[DOCUMENT EXCERPT Boundary: Start]

Grayland’s grandmother, who tried to remember things with her when suffering from dementia, also features in the show: a voice recording of her reading a list of the artist’s own childhood memories. “By playing into the use of the two spaces, fleeting between both, you only get one part of memory through one space, and one part of memory through another part. It becomes a larger game of call and response, a test of recollection.”
One important aim of this project was for a wide relatability, including those of different cultures and backgrounds, by involving stripped-down games that people of most generations will have interacted with. “It’s very tactile. The phrase ‘look but don’t touch’? It’s all about transporting to those memories as a child, not being able to touch what you want to touch.”
Grayland likes the idea of ‘dinner conversations’ – getting people to think about their pasts, in a communal scenario. This was the essence of having the work available to the public, within both the Cardiff and Treforest areas, with close audience interaction possible. Gathering communities and groups of people to discuss and feel inspired through levels of gameplay, was always at the heart of her work.

[DOCUMENT EXCERPT Boundary: End]

REQUIRED TASKS |
**a.** From the text on Grayland's show, return the stretch from "Grayland likes the" through "of her work.".
**b.** Check each statement against the text on Grayland's show. Answer yes or no, and quote the words that decide it.
(i) The show includes a voice recording of Grayland's grandmother reading a list of the artist's childhood memories.
(ii) The work was available to the public only in Cardiff.
(iii) The project relied on complex games aimed at younger generations.
**c.** List every distinct proper noun in the text on Grayland's show, in order of first appearance.

[DATA SUPPLIED Boundary: Start]

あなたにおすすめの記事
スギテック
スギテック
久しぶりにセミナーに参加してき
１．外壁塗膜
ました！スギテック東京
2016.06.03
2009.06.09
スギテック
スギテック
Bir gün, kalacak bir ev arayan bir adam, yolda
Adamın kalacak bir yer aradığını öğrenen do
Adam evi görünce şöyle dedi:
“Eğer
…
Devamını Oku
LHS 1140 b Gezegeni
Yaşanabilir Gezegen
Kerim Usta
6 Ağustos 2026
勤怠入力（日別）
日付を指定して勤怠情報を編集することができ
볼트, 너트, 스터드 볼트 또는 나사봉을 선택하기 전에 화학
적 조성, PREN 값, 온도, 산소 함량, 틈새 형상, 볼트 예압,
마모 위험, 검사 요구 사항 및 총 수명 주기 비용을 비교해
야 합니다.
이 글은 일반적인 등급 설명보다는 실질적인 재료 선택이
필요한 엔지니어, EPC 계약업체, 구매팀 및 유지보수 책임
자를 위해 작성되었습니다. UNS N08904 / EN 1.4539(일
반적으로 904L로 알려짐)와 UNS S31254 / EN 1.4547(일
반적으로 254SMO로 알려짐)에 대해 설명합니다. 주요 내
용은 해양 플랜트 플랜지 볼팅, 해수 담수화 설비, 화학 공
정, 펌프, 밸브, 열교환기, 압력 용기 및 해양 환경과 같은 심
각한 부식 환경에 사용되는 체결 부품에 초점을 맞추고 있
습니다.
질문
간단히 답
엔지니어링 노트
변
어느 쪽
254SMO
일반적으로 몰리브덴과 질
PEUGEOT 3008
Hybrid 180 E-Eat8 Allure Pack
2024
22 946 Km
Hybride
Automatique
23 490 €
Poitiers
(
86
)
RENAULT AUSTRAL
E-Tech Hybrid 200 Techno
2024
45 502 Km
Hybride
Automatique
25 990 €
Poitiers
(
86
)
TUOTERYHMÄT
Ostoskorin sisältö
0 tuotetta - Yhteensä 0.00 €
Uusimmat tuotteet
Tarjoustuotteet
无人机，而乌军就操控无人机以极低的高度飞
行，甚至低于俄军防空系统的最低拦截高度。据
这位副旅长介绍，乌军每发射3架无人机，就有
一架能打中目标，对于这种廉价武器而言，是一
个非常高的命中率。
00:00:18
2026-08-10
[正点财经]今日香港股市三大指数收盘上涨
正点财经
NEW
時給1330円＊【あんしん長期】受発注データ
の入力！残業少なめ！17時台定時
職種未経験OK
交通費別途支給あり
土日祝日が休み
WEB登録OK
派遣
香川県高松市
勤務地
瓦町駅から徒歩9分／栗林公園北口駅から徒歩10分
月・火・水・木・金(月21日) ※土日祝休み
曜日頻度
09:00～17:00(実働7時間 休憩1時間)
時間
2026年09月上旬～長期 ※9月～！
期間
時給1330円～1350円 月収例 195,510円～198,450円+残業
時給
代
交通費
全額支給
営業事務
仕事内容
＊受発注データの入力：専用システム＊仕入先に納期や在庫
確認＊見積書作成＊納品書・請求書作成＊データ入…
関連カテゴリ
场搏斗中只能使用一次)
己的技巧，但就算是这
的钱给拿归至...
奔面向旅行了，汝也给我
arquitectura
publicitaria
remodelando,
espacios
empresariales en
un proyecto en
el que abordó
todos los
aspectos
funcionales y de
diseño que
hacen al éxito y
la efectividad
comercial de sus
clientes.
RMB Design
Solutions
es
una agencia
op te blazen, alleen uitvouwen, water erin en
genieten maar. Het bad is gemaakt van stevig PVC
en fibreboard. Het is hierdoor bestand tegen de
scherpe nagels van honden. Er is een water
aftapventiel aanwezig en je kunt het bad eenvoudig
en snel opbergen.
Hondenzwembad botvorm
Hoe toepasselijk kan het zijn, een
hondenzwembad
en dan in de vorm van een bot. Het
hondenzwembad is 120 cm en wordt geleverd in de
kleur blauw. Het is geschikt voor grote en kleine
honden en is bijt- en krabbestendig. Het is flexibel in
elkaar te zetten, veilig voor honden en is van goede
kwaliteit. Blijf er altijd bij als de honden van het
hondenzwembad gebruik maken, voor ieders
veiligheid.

[DATA SUPPLIED Boundary: End]
[DATA SUPPLIED Boundary: Start]

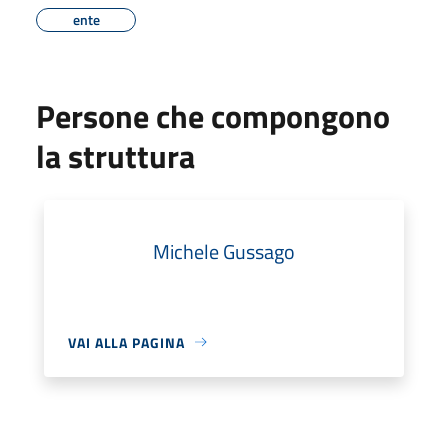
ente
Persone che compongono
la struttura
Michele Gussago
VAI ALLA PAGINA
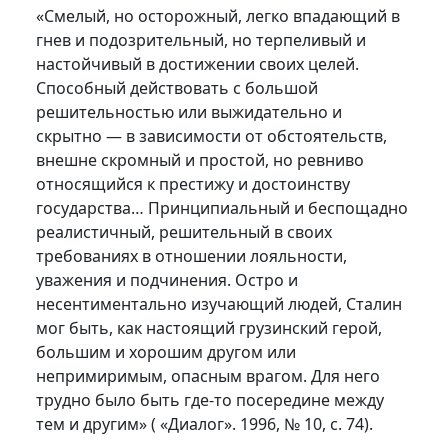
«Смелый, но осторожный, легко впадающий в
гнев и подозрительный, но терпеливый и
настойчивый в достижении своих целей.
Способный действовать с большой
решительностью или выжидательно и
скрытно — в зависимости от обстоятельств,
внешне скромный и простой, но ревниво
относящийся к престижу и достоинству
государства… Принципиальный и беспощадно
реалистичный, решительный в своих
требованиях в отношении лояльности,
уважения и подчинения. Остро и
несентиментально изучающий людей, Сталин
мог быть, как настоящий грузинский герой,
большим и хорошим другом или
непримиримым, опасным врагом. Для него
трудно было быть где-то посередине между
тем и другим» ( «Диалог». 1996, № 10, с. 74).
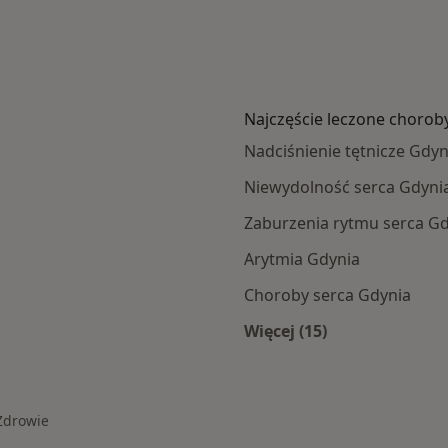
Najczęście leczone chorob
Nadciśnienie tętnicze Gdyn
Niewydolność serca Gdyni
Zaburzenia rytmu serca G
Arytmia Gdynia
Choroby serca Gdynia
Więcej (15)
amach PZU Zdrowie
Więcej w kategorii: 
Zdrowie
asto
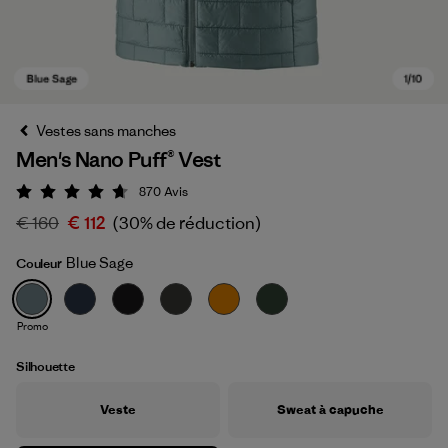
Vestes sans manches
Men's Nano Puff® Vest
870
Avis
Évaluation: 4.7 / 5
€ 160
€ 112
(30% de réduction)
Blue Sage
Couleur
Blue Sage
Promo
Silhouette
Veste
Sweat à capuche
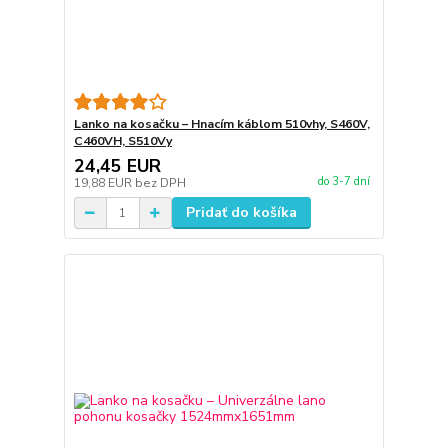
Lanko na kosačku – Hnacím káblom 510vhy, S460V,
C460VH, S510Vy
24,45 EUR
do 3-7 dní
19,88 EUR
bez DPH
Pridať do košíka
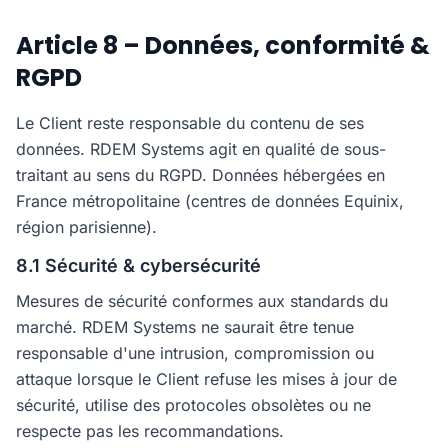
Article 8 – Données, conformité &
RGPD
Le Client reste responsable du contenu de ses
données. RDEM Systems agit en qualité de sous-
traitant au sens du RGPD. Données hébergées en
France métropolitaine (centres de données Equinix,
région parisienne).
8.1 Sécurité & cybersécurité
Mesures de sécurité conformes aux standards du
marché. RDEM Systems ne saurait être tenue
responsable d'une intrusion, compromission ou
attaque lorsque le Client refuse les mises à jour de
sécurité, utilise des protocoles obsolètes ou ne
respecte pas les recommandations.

[DATA SUPPLIED Boundary: End]

ANSWERS GIVEN |
**a.**
Grayland likes the idea of ‘dinner conversations’ – getting people to think about their pasts, in a communal scenario. This was the essence of having the work available to the public, within both the Cardiff and Treforest areas, with close audience interaction possible. Gathering communities and groups of people to discuss and feel inspired through levels of gameplay, was always at the heart of her work.

**b.**
(i) Yes: "a voice recording of her reading a list of the artist’s own childhood memories"
(ii) No: "within both the Cardiff and Treforest areas"
(iii) No: "stripped-down games that people of most generations will have interacted with"

**c.**
Grayland
Cardiff
Treforest